Qualquer mudança que seja feita tem de ser uma mudança de design “change by design”, projetada intencionalmente. O melhor período para fazer isso será entre seis meses e dois anos depois do fim do isolamento social – nesse período, não terá dado tempo de as coisas voltarem ao normal. Muitas pessoas já vinham tentando coisas novas, e esse período vai catalisar as tentativas nessa direção. Tende a ser um fluxo de experimentos e de emoções em resposta a eles. Basicamente haverá dois movimentos emocionais: um de medo e um de esperança. Dá para prever um pouco do que pode acontecer com base na escala que esses movimentos atingirem: se a sociedade estiver muito dominada pelo “medo”, ela vai preferir um poder centralizador. Se estiver em um estado de esperança – alimentada por muita cooperação, compaixão, generosidade e gratidão –, há uma grande chance de prevalecer uma sociedade mais saudável, equilibrada, moldada pelo pensamento sistêmico.
Essas foram as principais observações de Senge. Para finalizar, o professor da MIT Sloan School deixou claro que se ocupar do design desse novo mundo não significa, de modo algum, deixar de lidar com as necessidades mais urgentes. “Quem tem fome precisa receber comida; quem está doente precisa de tratamento.
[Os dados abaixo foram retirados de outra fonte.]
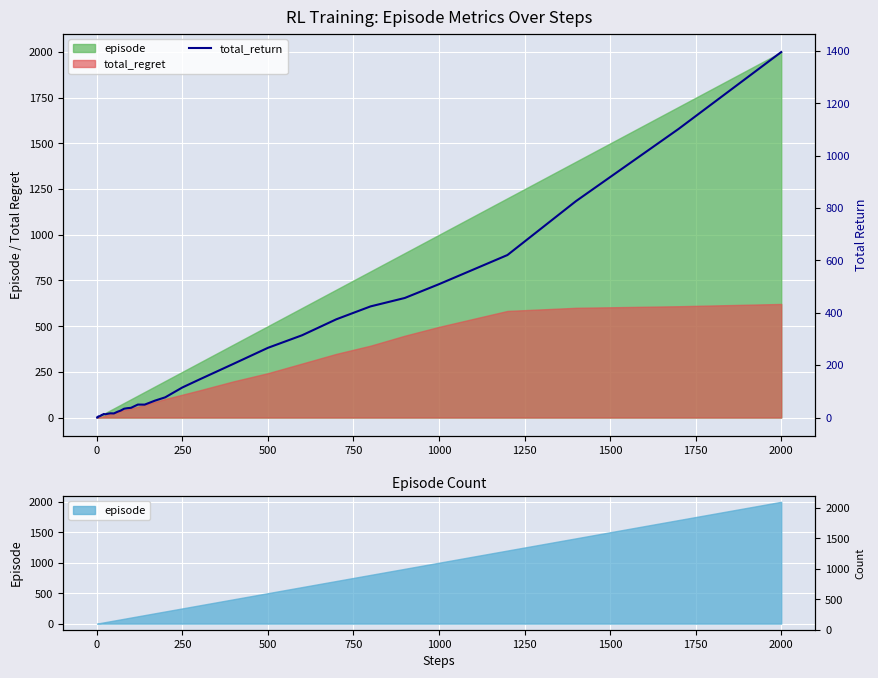

What is the value of the 37th point from the left?

620.6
Apenas não é possível nos concentrarmos apenas nisso, para aliviar a própria culpa de ter uma condição mais privilegiada; devemos trabalhar sobre as condições sistêmicas da vulnerabilidade da nossa sociedade”, disse no encerramento.
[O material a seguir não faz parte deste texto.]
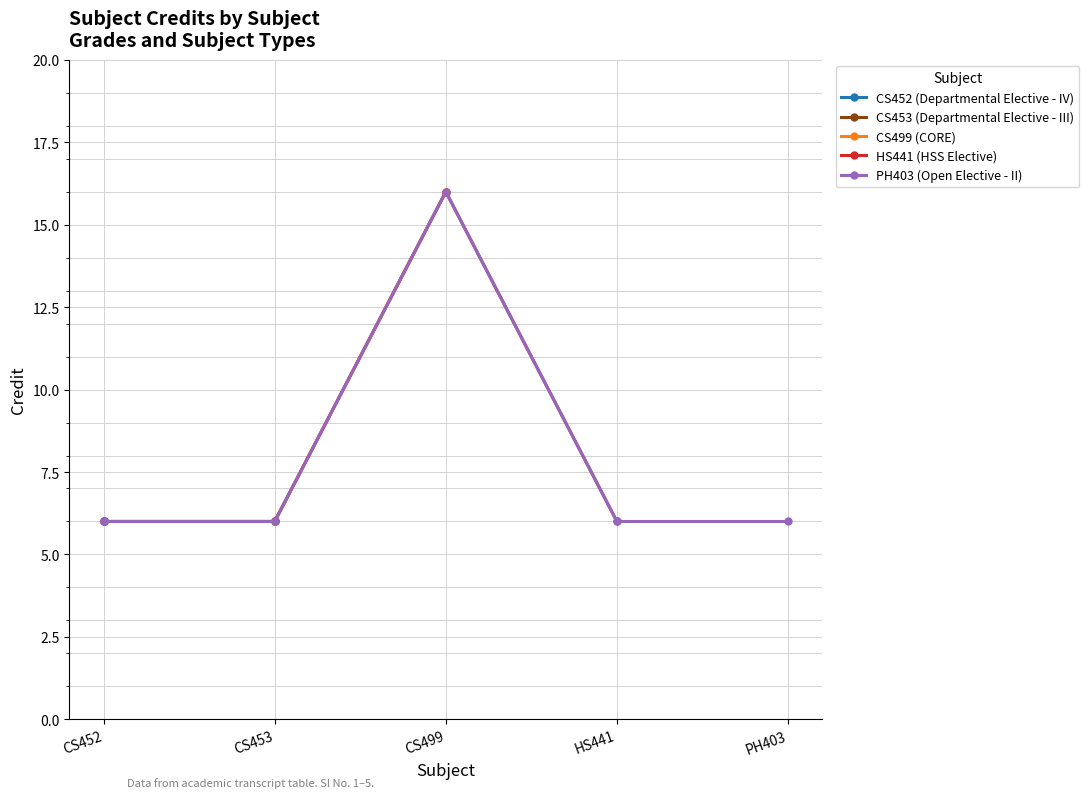

Which series has the largest total across all categories?

PH403 (Open Elective - II)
* O Festival ALMA – Festival Digital de Negócios Conscientes foi organizado pelo Grupo Anga, do qual a editora Qura, que publica esta revista, faz parte, e contou com o apoio do Capitalismo Consciente Brasil. Peter Senge foi entrevistado por Ryoichi Penna, CEO do Grupo Anga, e por Pedro Nascimento, CEO da Qura Editora, que publica as revistas MIT Sloan Review Brasil e HSM Management.